A subtle point is clamping d to zero. Without this, cases where total < n would produce a negative deficit even though no shortage can be meaningfully applied.

Worked Examples

Example 1

Input:

20 5
2 3 4 5 6

We compute:

$$\sum a_i = 20,\quad \min a_i = 2$$

Step Value
total 20
min a_i 2
d1 1
d2 (20 - 20) // 5 = 0
d 0
used 20
saved 0

Here the budget exactly matches the ideal sum, so no deficit is introduced. The answer is 0.

This confirms that when supply matches demand exactly, the optimal configuration avoids any distortion.

Example 2

Input:

10 3
3 3 3

We compute:

$$\sum a_i = 9,\quad \min a_i = 3$$

Step Value
total 9
min a_i 3
d1 2
d2 (9 - 10) // 3 = -1
d 0
used 9
saved 1

Here we already have more chairs than needed for the ideal configuration, so we can save at least one chair.

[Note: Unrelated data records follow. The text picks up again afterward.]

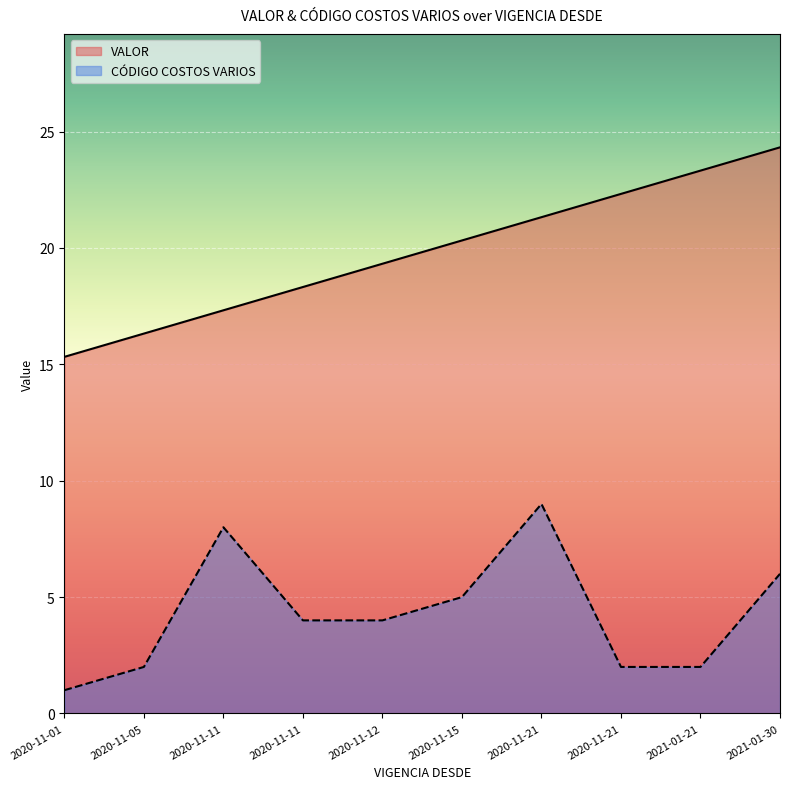

Between 2021-01-30 and 2020-11-21, which is larger?

2021-01-30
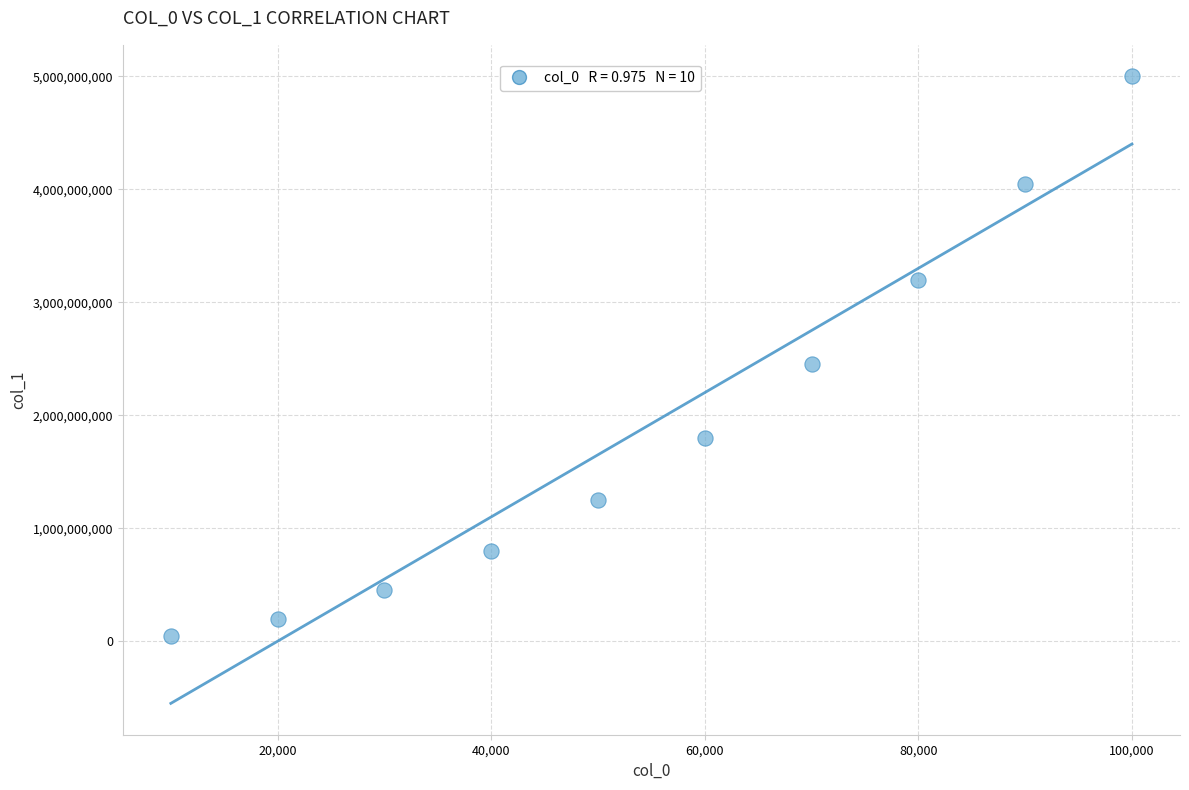

What is the range of Y values (max minus min)?

4949900394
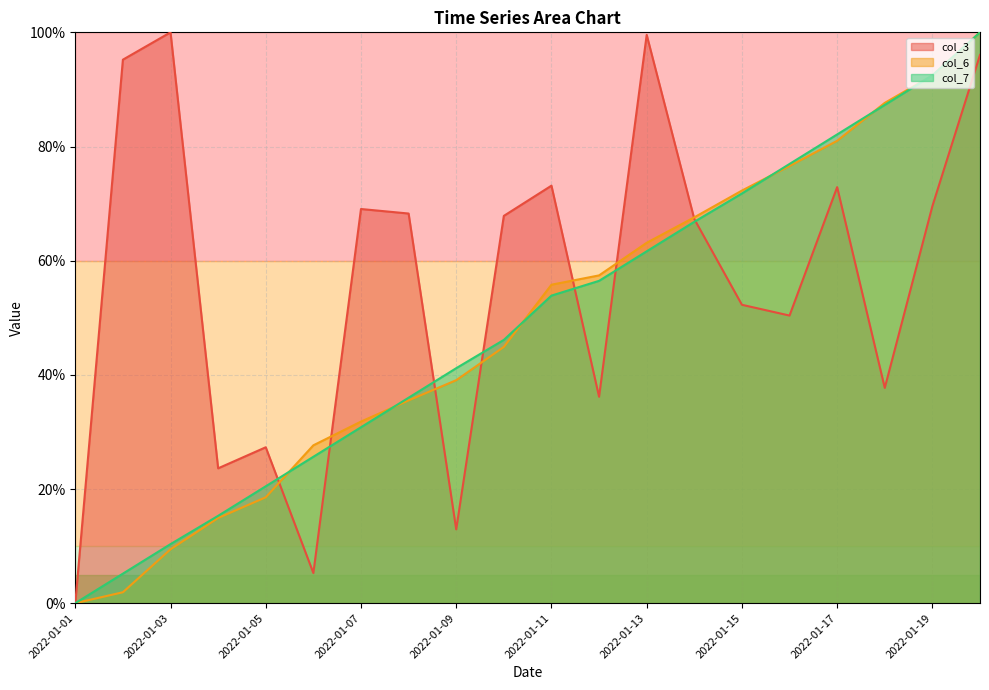

Between which two adjacent categories do col_6 and col_3 first intersect?

2022-01-05 and 2022-01-06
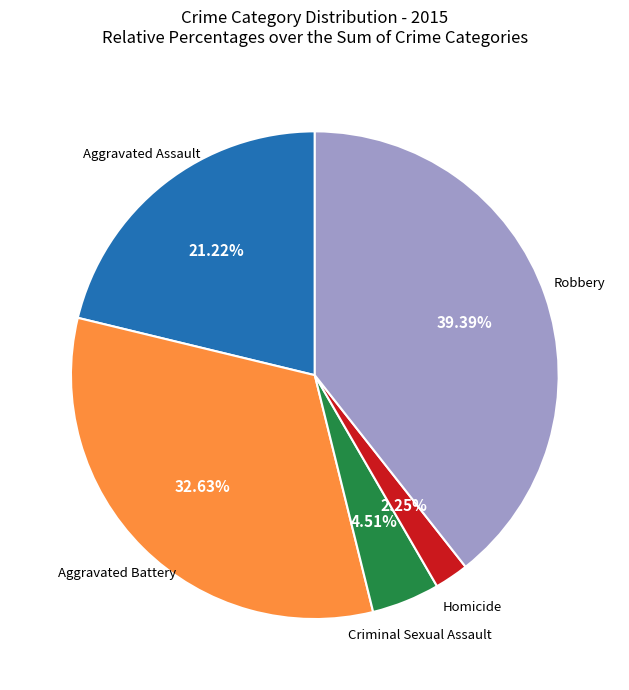

Does any single category account for the majority?

No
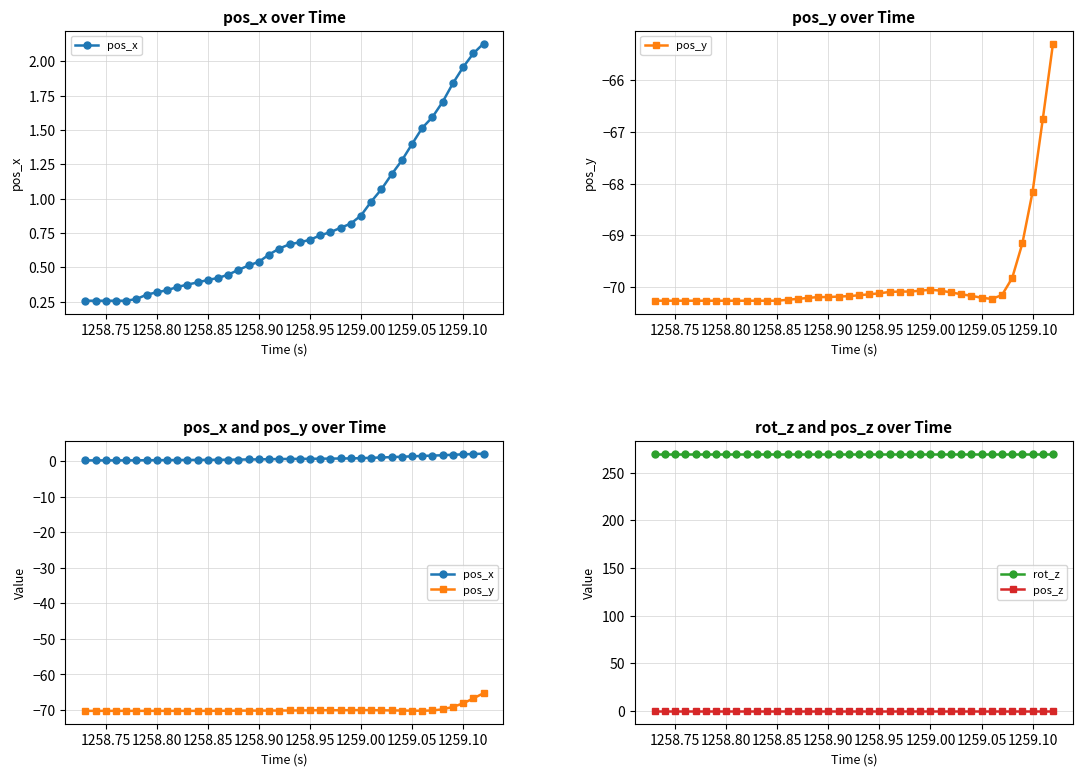

How many distinct data groups are displayed?

4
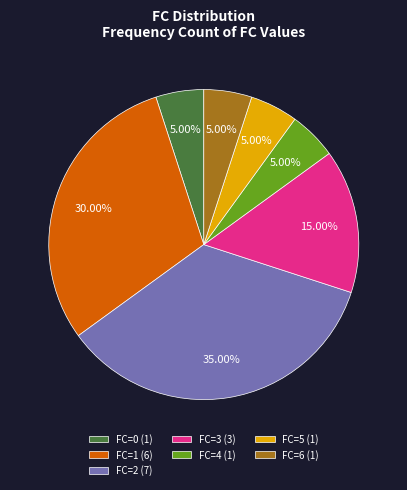

Is the sum of FC=4 (1) and FC=1 (6) greater than half?

No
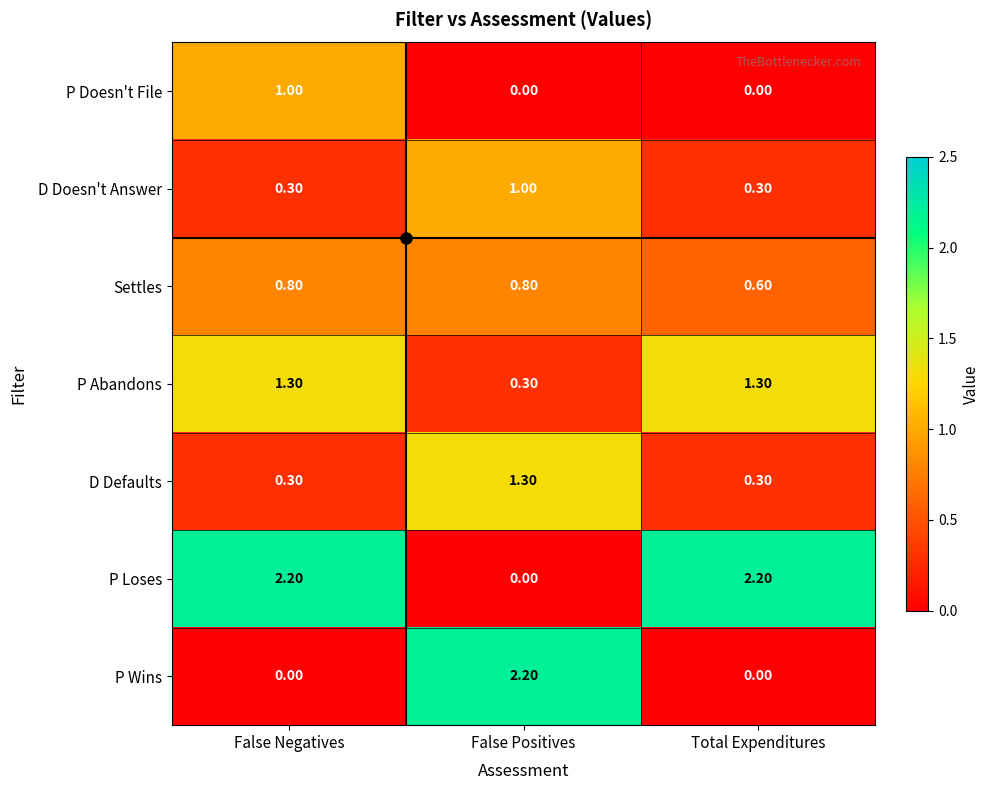

Count the number of categories in the chart.

3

The computation shows how negative $d2$ forces the algorithm to settle at zero deficit.

This illustrates that the solution correctly handles surplus cases without attempting invalid negative shortages.

Complexity Analysis

Measure Complexity Explanation
Time $O(K)$ Single pass to compute sum and minimum
Space $O(1)$ Only a few integer variables are used

The solution comfortably fits within constraints since $K \le 10^5$, and the algorithm performs only linear work with no nested loops or recomputation.

Test Cases

import sys, io

def run(inp: str) -> str:
    sys.stdin = io.StringIO(inp)
    from contextlib import redirect_stdout
    out = io.StringIO()
    with redirect_stdout(out):
        solve()
    return out.getvalue().strip()

# provided sample
assert run("20 5\n2 3 4 5 6\n") == "0"

# minimum case
assert run("1 1\n1\n") == "0"

# all equal
assert run("15 3\n5 5 5\n") == "0"

# surplus chairs
assert run("10 3\n3 3 3\n") == "1"

# tight constraint min-bound active
assert run("10 3\n1 10 10\n") == "7"
Test input Expected output What it validates
1 1 / 1 0 single room edge case
15 3 / 5 5 5 0 symmetric configuration
10 3 / 3 3 3 1 surplus handling
10 3 / 1 10 10 7 min-room constraint dominates

Edge Cases

When there is only one room, the condition forces all chairs to be placed in that room, so no saving is possible unless $N$ exceeds its capacity constraint structure allows. The algorithm computes $d1 = a_1 - 1$ and $d2 = (a_1 - N)$, and clamps correctly to a feasible value, resulting in a consistent placement.

When all room capacities are identical, the minimum constraint becomes the dominant factor, and any attempt to increase the uniform deficit is immediately capped. The algorithm reduces to checking whether the total chair budget is above or below the ideal sum, and the computed $d$ correctly reflects that balance.

When one room has a very small capacity like 1, it forces $d = 0$, since no deficit is allowed. The algorithm captures this through $d1 = 0$, ensuring all other computations respect the tightest structural constraint without special casing.